▶ _Task_: What is the number of lines below that contain the word "linejoin"? Give only that number.

(Recorded data)
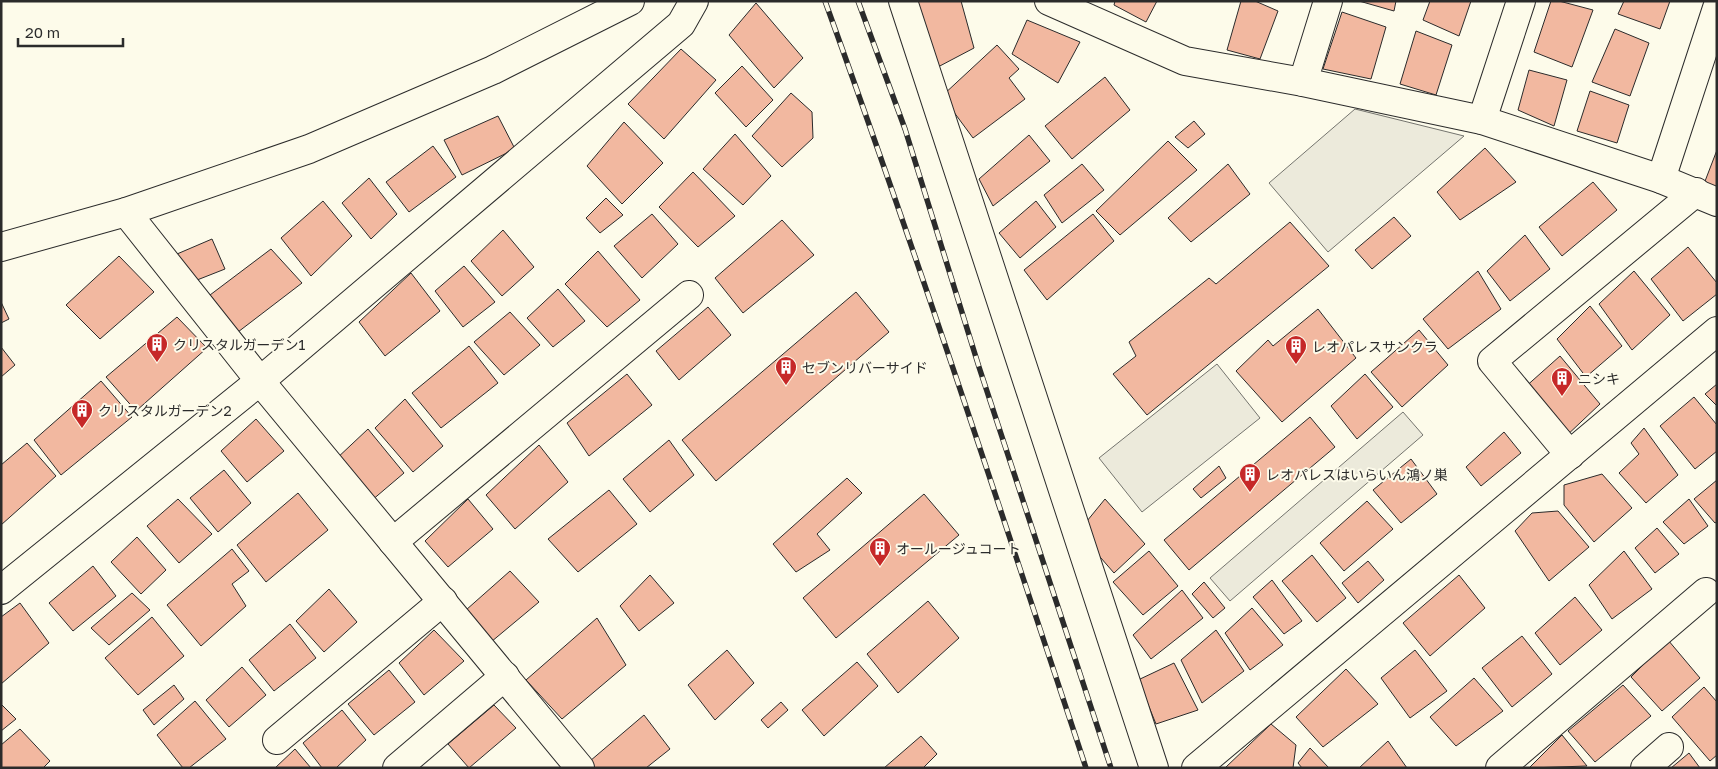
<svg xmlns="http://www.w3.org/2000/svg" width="1718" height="769" viewBox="0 0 1718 769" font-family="'Golos Text','Noto Sans JP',sans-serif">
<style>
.parking{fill:#eceadb;stroke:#74746e}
.building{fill:#f2b8a0;stroke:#2b2b2b}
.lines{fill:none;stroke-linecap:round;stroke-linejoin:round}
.minor-casing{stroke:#2b2b2b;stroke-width:30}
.minor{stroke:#fdfbea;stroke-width:28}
.rail-casing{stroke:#2b2b2b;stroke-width:5.5}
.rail{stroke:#fdfbea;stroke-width:4;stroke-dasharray:11;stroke-linecap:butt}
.labels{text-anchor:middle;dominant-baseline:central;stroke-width:4;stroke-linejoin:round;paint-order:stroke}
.poi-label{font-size:14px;fill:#2b2b2b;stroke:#fdfbea;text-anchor:start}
</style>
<rect width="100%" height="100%" fill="#fdfbea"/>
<g class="parking">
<polygon points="1355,109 1464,136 1328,252 1269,183"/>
<polygon points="1217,364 1260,418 1142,512 1099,458"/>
<polygon points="1403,412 1423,435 1230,601 1210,578"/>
</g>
<g class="building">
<polygon points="912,1 961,1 974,48 936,68"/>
<polygon points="1115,1 1157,1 1146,22 1114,5"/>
<polygon points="1241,1 1255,1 1278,11 1260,59 1227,50"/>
<polygon points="1359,1 1396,1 1394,11"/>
<polygon points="1430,1 1471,1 1459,36 1423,20"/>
<polygon points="1551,1 1559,1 1593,10 1572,67 1534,52"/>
<polygon points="1624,1 1670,1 1660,29 1618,14"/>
<polygon points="756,3 803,58 774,88 729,35"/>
<polygon points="1342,12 1386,27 1371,79 1323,69"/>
<polygon points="1027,20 1080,42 1058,83 1012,54"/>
<polygon points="1615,29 1649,43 1630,96 1592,82"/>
<polygon points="1416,31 1452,45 1436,95 1400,84"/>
<polygon points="997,45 1019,69 1009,78 1025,99 973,138 942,96"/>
<polygon points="681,49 716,80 664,139 628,104"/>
<polygon points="742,66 773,100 746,127 715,93"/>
<polygon points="1529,70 1567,80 1554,126 1518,110"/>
<polygon points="1105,77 1130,110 1072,159 1045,126"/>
<polygon points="1590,91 1629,105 1617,143 1577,131"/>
<polygon points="791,93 812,112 813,138 782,167 752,136"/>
<polygon points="498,116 515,149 462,175 444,140"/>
<polygon points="1194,121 1205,134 1188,148 1175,137"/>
<polygon points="624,122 663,163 622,204 587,166"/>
<polygon points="735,134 771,176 743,205 703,169"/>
<polygon points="1029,135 1050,161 993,206 979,179"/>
<polygon points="1168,141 1197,170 1120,235 1096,211"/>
<polygon points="433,146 456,177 409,212 386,182"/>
<polygon points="1485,148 1516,182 1460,220 1437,192"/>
<polygon points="1717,150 1717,195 1702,189"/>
<polygon points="1082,164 1104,190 1062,223 1044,195"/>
<polygon points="1228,164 1250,194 1191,242 1168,218"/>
<polygon points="693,172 735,216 698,247 659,207"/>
<polygon points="369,178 397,214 371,239 342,203"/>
<polygon points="1593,182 1617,210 1562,256 1539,227"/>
<polygon points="606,198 623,215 600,233 586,218"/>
<polygon points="323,201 352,236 311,276 281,238"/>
<polygon points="1036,201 1056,227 1020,258 999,233"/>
<polygon points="652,214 678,244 642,278 614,246"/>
<polygon points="1093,214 1114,241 1047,300 1024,270"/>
<polygon points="1394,217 1411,236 1372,269 1355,250"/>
<polygon points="782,220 814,255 743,313 715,278"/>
<polygon points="1290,222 1329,266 1147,415 1113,374 1136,356 1129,342 1209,278 1216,284"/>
<polygon points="503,230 534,267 502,296 471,261"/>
<polygon points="1525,235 1550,269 1510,301 1487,271"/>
<polygon points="212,239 225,269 192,282 177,254"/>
<polygon points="1688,247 1717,283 1717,294 1683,321 1651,279"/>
<polygon points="271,249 302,283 238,332 210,295"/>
<polygon points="598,251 640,300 607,327 565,284"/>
<polygon points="119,256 154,292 100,339 66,305"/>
<polygon points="464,266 495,302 463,327 435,291"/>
<polygon points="1478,271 1501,309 1448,349 1423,319"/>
<polygon points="1634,271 1670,315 1632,350 1599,304"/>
<polygon points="411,273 440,311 385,356 359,322"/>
<polygon points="558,289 585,321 553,347 527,318"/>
<polygon points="856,292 889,332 716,481 682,440"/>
<polygon points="1,302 9,319 1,323"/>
<polygon points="1590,306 1622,346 1586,377 1557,339"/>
<polygon points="708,307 731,335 679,380 656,351"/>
<polygon points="1318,309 1356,358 1282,422 1236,371 1268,340 1273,346"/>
<polygon points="510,312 540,345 504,375 474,342"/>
<polygon points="177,317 207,348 136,411 106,377"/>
<polygon points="1419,330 1448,365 1402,407 1371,372"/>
<polygon points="469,346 498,383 441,428 412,393"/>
<polygon points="1,347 15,365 1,377"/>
<polygon points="1560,356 1600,404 1563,439 1523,389"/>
<polygon points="627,374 652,405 589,456 567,423"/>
<polygon points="1365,374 1393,407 1357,439 1331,406"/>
<polygon points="101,381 132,417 61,475 34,440"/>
<polygon points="1717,384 1717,406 1705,394"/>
<polygon points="1694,397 1717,425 1717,451 1695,469 1660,426"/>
<polygon points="405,399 443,446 413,472 375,428"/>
<polygon points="1310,417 1335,447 1189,570 1164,540"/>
<polygon points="256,419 284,451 247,482 221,451"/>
<polygon points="1644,428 1678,475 1646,503 1619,473 1639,454 1631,443"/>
<polygon points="368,429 404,473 371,501 335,460"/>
<polygon points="1504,432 1521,453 1481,486 1466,467"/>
<polygon points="669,440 694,475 650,512 623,479"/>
<polygon points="27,443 56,476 1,525 1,465"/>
<polygon points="539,445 568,482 515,529 486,495"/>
<polygon points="1411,459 1437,494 1401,523 1373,490"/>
<polygon points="1219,466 1226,478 1201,498 1193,489"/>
<polygon points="224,470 251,503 218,532 190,498"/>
<polygon points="1602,474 1632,508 1594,542 1564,505 1564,485"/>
<polygon points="847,478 862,493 817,534 830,550 796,572 773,544"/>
<polygon points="1717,480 1717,522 1715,523 1694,499"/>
<polygon points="609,490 637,524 578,572 548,539"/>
<polygon points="298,493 328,530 266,582 237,545"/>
<polygon points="924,494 959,535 836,638 803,598"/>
<polygon points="178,499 212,534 179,563 147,526"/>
<polygon points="468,499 493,529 448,567 425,541"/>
<polygon points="1105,499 1145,544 1114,573 1094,550 1087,521"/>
<polygon points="1689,499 1708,526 1684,544 1663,522"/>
<polygon points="1367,501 1393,529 1344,571 1320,543"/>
<polygon points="1558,511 1589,547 1549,581 1515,531 1532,513"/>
<polygon points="1657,528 1679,554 1655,573 1635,548"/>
<polygon points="137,537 166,570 141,594 111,562"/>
<polygon points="232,549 249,571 232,584 246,606 201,646 167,605"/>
<polygon points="1149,551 1178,586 1143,615 1113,582"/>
<polygon points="1624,551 1652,589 1612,619 1589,585"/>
<polygon points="1312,555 1346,598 1317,622 1282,581"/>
<polygon points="1368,561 1384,580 1358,603 1342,583"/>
<polygon points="93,566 116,596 73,631 49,603"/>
<polygon points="510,571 539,602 491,642 466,610"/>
<polygon points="650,575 674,603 639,631 620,606"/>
<polygon points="1459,575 1485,608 1430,656 1403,623"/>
<polygon points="1272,580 1302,621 1284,634 1253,597"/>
<polygon points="1204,582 1225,608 1213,618 1192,594"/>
<polygon points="329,589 357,622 324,652 296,621"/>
<polygon points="1182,590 1203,618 1151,659 1133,635"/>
<polygon points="132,593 150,610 109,645 91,628"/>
<polygon points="1575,597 1602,630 1560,665 1535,633"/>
<polygon points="928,601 959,638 898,693 867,654"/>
<polygon points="20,603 49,643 1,684 1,617"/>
<polygon points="1252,608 1283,645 1250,670 1225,633"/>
<polygon points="152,617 184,656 138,695 105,658"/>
<polygon points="597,618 626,665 562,719 526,680"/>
<polygon points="290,624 316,658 274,691 249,660"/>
<polygon points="434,630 464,661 424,695 399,663"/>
<polygon points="1216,630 1244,671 1202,703 1181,660"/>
<polygon points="1522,636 1552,674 1512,707 1482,668"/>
<polygon points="1668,640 1700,678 1662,711 1631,677"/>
<polygon points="727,650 754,683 715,720 688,685"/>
<polygon points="1415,650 1447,691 1410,718 1381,678"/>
<polygon points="857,662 878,686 824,736 802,710"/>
<polygon points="1174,663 1198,710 1156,724 1138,680"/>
<polygon points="242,667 266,695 229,727 206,700"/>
<polygon points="1346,669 1378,704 1323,747 1296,717"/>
<polygon points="389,670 415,702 374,735 348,704"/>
<polygon points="1474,678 1503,711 1456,746 1430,717"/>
<polygon points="174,685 184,699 154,725 143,710"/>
<polygon points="1623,685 1651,716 1595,762 1568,731"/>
<polygon points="1704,687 1717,702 1717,755 1710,761 1672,717"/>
<polygon points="195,701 226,739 189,768 183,768 157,735"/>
<polygon points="781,702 788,710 768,728 761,720"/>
<polygon points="1,704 16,719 1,731"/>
<polygon points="494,705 516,728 469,768 448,744"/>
<polygon points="342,710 366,740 336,768 322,768 303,743"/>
<polygon points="644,715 670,749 646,768 595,768 590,761"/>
<polygon points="1271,724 1296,745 1293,768 1225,768"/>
<polygon points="20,729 50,761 43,768 1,768 1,745"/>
<polygon points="1562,735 1587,766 1529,768"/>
<polygon points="921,736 937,754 923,768 884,768"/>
<polygon points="1388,741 1407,768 1359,768"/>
<polygon points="1310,748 1329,768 1302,768 1298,763"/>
<polygon points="295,749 311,768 275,768"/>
<polygon points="1689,753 1700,768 1671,768"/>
</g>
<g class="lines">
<g class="minor-casing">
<g id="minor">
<polyline points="903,1 1154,768"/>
<polyline points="1049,1 1185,61 1303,82 1482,120 1661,179 1717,202"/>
<polyline points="1303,82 1328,1"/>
<polyline points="1482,120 1521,1"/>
<polyline points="1661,179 1717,8"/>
<polyline points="126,212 260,381 580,768"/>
<polyline points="1,247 126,212 309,149 493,70 630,1"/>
<polyline points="1570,455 1492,361 1696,192"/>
<polyline points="393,542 689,295"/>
<polyline points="1,590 260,381 681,24 694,1"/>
<polyline points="277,740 443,601"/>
<polyline points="397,768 505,676"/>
<polyline points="1196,768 1717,331"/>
<polyline points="1500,768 1706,592"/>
<polyline points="1645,768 1669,747"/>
</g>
</g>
<use href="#minor" class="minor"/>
<g class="rail-casing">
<g id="rail">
<path d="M825,1c92,254 176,510 261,767"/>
<polyline points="858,1 905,129 979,367 1111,768"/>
</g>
</g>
<use href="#rail" class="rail"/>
</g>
<defs>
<g id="building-pin" transform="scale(1.125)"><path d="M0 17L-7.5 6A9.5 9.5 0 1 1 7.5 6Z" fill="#c62828" stroke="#fdfbea"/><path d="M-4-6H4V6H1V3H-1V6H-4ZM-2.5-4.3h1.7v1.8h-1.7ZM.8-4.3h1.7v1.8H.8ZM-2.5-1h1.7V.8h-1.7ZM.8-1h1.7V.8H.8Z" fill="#fff"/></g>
</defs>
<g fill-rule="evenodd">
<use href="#building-pin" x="157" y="344"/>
<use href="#building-pin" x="1296" y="346"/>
<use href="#building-pin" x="786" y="367"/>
<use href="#building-pin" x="1562" y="378"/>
<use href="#building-pin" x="82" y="410"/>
<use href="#building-pin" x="1250" y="474"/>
<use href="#building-pin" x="880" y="548"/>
</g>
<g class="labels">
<g class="poi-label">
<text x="173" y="344">クリスタルガーデン1</text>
<text x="1312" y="346">レオパレスサンクラ</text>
<text x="802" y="367">セブンリバーサイド</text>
<text x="1578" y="378">ニシキ</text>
<text x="98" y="410">クリスタルガーデン2</text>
<text x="1266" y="474">レオパレスはいらいん鴻ノ巣</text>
<text x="896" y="548">オールージュコート</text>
</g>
</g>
<rect width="1718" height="769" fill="none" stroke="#2b2b2b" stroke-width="5"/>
<path d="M18 38v8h105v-8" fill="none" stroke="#2b2b2b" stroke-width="2.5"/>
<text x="25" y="38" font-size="15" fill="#2b2b2b" stroke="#fdfbea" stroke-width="4" paint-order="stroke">20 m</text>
</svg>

▶ _Exercise response_: 2